DATA TO EXAMINE.

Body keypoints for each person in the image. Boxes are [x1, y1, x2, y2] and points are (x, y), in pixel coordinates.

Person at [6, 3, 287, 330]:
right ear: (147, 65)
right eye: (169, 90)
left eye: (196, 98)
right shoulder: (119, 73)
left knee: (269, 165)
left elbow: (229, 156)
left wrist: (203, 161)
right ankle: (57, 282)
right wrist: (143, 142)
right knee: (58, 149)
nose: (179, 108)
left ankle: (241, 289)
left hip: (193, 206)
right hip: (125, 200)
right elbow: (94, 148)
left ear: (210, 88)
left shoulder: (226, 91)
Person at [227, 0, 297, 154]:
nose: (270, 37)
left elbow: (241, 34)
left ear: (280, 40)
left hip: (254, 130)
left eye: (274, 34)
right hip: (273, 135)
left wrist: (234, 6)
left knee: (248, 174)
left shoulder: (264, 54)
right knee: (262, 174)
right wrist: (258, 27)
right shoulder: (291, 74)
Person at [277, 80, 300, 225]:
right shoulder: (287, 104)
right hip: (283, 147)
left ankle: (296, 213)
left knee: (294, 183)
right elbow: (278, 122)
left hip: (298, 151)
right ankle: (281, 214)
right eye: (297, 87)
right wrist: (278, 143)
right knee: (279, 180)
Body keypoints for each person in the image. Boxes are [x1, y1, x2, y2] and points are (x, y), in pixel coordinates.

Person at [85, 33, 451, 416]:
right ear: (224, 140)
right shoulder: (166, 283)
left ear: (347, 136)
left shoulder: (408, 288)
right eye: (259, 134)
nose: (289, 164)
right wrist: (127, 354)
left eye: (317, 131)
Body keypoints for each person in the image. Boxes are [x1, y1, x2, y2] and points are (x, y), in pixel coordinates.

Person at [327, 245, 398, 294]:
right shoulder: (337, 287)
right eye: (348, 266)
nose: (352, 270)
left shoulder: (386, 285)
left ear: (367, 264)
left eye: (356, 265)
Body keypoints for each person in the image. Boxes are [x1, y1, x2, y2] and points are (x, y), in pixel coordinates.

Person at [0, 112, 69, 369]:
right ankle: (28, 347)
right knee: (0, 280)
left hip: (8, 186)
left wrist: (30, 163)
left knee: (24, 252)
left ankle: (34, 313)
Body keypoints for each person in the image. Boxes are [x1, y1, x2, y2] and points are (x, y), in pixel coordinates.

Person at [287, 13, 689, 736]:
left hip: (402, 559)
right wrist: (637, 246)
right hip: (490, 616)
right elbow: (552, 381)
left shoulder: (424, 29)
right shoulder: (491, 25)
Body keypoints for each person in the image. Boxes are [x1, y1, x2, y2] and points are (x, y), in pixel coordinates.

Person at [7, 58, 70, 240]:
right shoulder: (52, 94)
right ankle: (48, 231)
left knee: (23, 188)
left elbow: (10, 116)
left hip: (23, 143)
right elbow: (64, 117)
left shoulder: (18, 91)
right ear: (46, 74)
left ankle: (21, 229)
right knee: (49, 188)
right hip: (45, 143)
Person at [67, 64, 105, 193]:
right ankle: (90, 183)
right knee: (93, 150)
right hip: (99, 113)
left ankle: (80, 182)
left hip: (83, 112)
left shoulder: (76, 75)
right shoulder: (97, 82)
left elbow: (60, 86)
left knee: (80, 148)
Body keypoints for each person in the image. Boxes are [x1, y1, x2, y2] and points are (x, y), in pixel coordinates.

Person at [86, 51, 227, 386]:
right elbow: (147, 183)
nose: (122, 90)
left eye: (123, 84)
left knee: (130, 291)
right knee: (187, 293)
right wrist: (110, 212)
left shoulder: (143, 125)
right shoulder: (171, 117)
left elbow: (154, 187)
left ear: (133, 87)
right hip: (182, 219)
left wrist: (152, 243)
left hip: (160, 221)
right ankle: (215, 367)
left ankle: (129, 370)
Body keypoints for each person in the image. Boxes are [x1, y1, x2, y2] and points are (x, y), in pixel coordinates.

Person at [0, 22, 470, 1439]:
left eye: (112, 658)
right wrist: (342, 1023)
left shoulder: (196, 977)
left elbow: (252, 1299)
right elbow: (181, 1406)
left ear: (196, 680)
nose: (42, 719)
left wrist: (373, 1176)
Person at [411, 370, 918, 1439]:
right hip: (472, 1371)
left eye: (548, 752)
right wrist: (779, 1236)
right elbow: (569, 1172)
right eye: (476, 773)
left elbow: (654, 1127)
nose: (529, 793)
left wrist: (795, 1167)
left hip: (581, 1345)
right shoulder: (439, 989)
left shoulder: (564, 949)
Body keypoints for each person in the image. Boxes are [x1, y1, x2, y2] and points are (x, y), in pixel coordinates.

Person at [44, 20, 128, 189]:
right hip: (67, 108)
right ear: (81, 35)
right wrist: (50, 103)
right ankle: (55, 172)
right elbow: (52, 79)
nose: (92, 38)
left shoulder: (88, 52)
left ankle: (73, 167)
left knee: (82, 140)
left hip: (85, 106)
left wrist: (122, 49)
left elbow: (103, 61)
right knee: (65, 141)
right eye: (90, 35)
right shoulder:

INSTRUCTIONS FOR THE TASK. Working down from the line that contains "left ankle: (129, 370)", retype each line exactly through the last line of the data, and give nothing else.

PROBLEM SOLUTION.
left ankle: (129, 370)
Body keypoints for each person in the image. Boxes are [x1, y1, x2, y2] and points are (x, y), in pixel coordinates.

Person at [0, 22, 470, 1439]:
left eye: (112, 658)
right wrist: (342, 1023)
left shoulder: (196, 977)
left elbow: (252, 1299)
right elbow: (181, 1406)
left ear: (196, 680)
nose: (42, 719)
left wrist: (373, 1176)
Person at [411, 370, 918, 1439]:
right hip: (472, 1371)
left eye: (548, 752)
right wrist: (779, 1236)
right elbow: (569, 1172)
right eye: (476, 773)
left elbow: (654, 1127)
nose: (529, 793)
left wrist: (795, 1167)
left hip: (581, 1345)
right shoulder: (439, 989)
left shoulder: (564, 949)
Body keypoints for each person in the image. Boxes are [x1, y1, x2, y2] and points are (x, y), in pixel coordinates.

Person at [44, 20, 128, 189]:
right hip: (67, 108)
right ear: (81, 35)
right wrist: (50, 103)
right ankle: (55, 172)
right elbow: (52, 79)
nose: (92, 38)
left shoulder: (88, 52)
left ankle: (73, 167)
left knee: (82, 140)
left hip: (85, 106)
left wrist: (122, 49)
left elbow: (103, 61)
right knee: (65, 141)
right eye: (90, 35)
right shoulder:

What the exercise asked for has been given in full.